Meta Platforms has suspended an internal program that collected employee computer activity to train artificial intelligence models after a security issue raised concerns about potential access to sensitive information, according to a report by Wired.

The initiative, known internally as the Model Capability Initiative (MCI), was launched in late April as part of Meta's broader effort to improve AI systems that can interact with computers in ways that more closely resemble human users. The program recorded mouse movements, keystrokes and screen activity from participating employees as they performed everyday tasks.

The suspension marks a setback for Meta's push to develop more capable AI agents at a time when major technology companies are racing to build systems that can navigate software, complete tasks and operate digital tools with minimal human intervention.
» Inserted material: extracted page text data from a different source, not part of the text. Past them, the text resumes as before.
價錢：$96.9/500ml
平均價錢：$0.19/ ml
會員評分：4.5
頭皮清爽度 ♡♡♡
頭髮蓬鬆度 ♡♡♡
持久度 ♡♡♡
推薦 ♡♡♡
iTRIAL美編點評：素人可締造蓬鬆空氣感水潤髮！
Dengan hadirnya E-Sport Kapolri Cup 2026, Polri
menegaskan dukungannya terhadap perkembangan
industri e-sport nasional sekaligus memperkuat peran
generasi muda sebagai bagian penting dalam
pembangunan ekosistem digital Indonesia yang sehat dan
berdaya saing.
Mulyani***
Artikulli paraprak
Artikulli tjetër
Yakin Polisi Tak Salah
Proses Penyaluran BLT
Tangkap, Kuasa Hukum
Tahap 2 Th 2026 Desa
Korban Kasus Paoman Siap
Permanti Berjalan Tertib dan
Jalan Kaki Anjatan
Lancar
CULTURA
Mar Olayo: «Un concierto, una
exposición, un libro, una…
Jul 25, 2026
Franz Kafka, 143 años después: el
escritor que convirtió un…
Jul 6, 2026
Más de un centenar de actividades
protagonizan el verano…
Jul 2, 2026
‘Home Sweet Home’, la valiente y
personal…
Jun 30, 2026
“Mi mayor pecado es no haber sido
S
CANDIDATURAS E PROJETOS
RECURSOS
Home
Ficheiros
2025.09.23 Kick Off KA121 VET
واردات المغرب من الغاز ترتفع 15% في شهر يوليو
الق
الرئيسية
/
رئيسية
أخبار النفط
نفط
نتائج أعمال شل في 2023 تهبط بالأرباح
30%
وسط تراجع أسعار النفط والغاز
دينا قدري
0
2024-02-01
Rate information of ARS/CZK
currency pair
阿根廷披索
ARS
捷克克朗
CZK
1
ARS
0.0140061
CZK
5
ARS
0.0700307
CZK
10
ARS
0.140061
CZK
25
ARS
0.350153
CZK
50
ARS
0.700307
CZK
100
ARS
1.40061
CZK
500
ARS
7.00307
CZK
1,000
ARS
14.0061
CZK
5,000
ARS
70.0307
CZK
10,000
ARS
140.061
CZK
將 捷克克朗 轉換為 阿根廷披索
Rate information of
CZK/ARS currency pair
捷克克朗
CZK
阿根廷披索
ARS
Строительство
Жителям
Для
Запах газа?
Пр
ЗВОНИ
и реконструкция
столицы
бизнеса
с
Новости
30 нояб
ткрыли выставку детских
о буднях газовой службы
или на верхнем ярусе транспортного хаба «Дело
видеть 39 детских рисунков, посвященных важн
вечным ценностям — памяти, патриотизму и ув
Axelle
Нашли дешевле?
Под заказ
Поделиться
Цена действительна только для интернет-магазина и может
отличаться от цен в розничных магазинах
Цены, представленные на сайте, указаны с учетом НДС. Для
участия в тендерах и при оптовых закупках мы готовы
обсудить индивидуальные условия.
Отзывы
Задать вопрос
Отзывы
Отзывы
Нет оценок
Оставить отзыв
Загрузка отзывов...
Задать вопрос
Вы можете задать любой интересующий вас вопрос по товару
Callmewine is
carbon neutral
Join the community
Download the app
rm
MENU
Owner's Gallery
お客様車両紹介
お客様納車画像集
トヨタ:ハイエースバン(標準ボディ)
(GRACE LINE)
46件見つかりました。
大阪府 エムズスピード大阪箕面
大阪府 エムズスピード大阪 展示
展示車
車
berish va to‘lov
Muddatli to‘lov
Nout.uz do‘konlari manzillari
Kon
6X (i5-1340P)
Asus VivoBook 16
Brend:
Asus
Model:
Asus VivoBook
"We have carefully designed this program with privacy safeguards and while we have no indication at this time that any data was improperly accessed by Meta employees, we're pausing it while we investigate," Meta spokesperson Tracy Clayton told Wired.

Internal documents reviewed by the publication suggest Meta viewed employee activity as a valuable source of training data. A staff AI research scientist described the effort as a way to improve areas where AI systems continue to struggle.

"This is where all Meta employees can help our models get better simply by doing their daily work," the scientist wrote in a company memo.

The program quickly became controversial inside the company. Employees circulated flyers across Meta's U.S. offices urging colleagues to oppose the initiative and sign a petition questioning its privacy protections.

"Don't want to work at the Employee Data Extraction Factory?" one flyer stated, according to a report published in May.

The petition argued that management had failed to provide adequate transparency regarding privacy reviews. It claimed that "when employees asked what privacy reviews were conducted, including any 'people data reviews' (which are required for processing employee data), no completed privacy reviews were provided."

The document further stated that "The outlined privacy mitigations were vague, and leadership's confidence in them appeared limited - evidenced by the selective opt-out afforded to executives."

The dispute reflects a broader debate unfolding across the technology industry as companies seek larger volumes of real-world data to train increasingly sophisticated AI models. Meta executives have openly discussed ambitions to build AI systems capable of performing significant portions of workplace tasks.

In a separate memo, Meta Chief Technology Officer Andrew Bosworth wrote, "The vision we are building towards is one where our agents primarily do the work and our role is to direct, review and help them improve."

Meta spokesperson Andy Stone defended the need for the data collection effort, saying the company's AI systems require "real example" of how people use computers in daily life. He cited "Things like mouse movements, clicking buttons, and navigating dropdown menus" as examples of behaviors useful for training models.

According to Wired, a former employee who opposed the project described the security lapse as a "mess" and said concerns had been repeatedly raised before the incident occurred. The former employee added, "When workers raised concerns, leadership doubled down and failed to acknowledge the risks workers raised about the safety and privacy of worker and customer data."

Stephane Kasriel, a Meta vice president overseeing AI research efforts, later informed employees that the issue had been identified and addressed within hours. Although an initial fix reportedly failed, Kasriel said the company would resume the initiative only "when we are confident in the effectiveness of our data protection control."

She added that Meta has already "gathered sufficient data to assess the long-term value of the tool," suggesting the company may use lessons from the paused program to shape future AI training efforts.